**Supplied records**
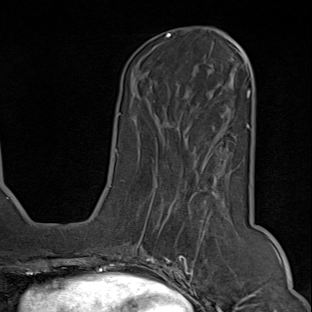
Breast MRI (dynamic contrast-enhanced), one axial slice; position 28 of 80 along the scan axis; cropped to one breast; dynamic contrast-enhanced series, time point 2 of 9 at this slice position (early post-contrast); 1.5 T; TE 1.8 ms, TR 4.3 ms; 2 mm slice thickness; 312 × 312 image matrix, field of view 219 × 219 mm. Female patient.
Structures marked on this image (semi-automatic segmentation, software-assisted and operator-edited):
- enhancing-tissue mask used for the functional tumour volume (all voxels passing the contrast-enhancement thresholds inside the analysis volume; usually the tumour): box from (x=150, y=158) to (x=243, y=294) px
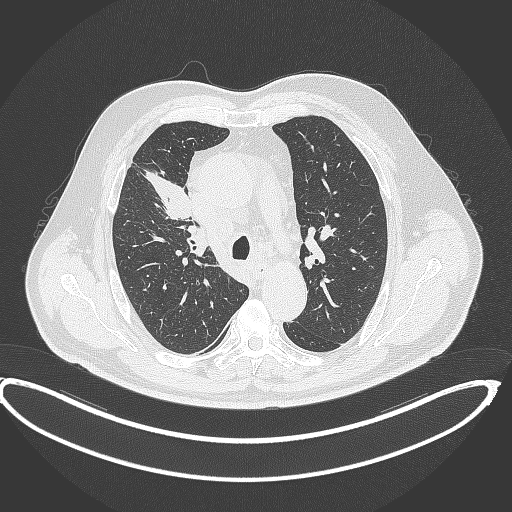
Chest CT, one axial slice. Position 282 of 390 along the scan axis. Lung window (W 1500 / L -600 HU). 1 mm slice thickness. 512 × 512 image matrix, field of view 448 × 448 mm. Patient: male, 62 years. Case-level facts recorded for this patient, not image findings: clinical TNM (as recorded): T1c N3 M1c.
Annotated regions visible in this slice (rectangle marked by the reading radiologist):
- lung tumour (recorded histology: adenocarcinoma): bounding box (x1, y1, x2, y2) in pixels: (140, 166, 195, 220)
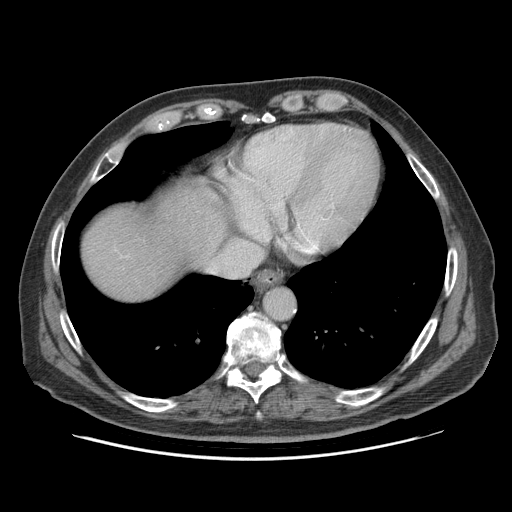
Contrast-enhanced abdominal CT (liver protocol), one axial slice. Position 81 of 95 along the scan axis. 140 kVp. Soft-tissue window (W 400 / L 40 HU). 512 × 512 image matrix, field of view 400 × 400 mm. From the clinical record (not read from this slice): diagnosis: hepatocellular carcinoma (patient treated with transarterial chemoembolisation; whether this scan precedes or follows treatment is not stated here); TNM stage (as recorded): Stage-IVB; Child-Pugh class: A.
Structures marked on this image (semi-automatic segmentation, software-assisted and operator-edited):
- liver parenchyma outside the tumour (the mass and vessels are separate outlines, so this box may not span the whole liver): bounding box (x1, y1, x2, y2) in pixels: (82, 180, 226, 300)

* * *

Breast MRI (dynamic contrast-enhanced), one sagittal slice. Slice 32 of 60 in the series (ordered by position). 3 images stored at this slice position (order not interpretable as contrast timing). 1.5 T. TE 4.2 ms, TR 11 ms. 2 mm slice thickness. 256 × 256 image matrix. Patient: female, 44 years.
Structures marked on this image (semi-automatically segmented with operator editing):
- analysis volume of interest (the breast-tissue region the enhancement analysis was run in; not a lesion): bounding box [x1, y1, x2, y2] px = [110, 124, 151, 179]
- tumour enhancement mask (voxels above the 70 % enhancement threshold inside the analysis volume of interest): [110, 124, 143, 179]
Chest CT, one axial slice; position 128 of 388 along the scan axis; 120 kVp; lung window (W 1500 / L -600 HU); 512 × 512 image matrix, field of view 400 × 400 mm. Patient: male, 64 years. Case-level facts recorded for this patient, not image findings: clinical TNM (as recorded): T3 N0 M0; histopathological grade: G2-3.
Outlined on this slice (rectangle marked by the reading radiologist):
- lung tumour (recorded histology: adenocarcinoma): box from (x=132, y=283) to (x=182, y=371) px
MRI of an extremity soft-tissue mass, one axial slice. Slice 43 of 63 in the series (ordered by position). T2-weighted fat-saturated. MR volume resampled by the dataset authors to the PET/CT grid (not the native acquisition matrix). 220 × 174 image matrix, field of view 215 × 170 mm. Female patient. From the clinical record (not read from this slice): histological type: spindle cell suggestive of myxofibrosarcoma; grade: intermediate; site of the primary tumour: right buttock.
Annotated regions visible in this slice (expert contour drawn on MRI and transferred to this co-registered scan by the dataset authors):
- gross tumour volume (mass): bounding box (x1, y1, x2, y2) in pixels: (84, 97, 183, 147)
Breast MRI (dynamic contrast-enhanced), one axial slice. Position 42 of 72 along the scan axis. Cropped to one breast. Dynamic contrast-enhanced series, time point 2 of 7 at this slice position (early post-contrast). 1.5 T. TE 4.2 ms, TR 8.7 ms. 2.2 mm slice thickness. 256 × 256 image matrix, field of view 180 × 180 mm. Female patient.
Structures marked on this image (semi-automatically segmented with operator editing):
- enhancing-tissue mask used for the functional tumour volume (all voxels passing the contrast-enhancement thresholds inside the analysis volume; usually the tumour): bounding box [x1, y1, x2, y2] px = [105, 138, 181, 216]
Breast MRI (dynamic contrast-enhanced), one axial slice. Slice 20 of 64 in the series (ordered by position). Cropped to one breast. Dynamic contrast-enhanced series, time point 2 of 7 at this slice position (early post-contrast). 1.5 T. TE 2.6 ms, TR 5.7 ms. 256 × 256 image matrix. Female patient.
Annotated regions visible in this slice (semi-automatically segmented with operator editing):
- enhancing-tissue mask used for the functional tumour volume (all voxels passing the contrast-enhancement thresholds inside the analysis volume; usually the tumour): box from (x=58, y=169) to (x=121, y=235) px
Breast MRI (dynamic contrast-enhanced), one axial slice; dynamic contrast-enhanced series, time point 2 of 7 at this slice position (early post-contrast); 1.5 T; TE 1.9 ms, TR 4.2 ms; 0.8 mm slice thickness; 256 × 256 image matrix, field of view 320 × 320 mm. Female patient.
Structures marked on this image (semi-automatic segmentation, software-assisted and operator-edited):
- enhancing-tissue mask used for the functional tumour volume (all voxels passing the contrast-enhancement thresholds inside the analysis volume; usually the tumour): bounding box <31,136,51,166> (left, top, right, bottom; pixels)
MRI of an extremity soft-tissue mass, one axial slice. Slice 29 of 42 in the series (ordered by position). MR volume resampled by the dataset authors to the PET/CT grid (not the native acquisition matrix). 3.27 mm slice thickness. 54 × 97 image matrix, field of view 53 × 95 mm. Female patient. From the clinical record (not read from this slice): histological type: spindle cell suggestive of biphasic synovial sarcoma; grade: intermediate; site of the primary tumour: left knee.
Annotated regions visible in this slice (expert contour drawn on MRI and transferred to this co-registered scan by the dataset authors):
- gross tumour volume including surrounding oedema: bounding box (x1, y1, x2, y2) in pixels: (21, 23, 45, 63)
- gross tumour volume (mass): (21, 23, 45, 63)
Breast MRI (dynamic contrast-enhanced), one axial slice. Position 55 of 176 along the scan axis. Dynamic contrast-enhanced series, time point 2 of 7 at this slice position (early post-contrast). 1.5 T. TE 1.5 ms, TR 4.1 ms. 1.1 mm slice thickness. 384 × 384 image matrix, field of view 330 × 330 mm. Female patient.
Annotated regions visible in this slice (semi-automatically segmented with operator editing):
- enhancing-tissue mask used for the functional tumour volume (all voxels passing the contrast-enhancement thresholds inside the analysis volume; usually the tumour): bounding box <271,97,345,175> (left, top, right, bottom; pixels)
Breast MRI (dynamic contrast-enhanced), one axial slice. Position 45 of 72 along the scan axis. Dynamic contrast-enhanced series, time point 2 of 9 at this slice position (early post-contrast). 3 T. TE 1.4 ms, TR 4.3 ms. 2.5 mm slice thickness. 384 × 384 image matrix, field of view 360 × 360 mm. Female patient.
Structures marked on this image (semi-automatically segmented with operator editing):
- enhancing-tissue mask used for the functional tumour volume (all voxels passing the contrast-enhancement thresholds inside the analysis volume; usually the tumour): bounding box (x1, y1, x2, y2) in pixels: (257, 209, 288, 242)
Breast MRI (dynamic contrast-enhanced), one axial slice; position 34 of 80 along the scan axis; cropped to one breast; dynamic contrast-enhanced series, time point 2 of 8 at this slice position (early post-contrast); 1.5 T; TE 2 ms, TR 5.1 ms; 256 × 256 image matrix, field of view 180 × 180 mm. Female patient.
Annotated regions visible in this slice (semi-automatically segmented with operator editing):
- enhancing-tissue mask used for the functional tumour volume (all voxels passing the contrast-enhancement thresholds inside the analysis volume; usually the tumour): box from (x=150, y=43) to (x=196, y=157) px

**Problem description**
Check each line of the records above for "rectangle", and copy those that have it.

**Task result**
Annotated regions visible in this slice (rectangle marked by the reading radiologist):
Outlined on this slice (rectangle marked by the reading radiologist):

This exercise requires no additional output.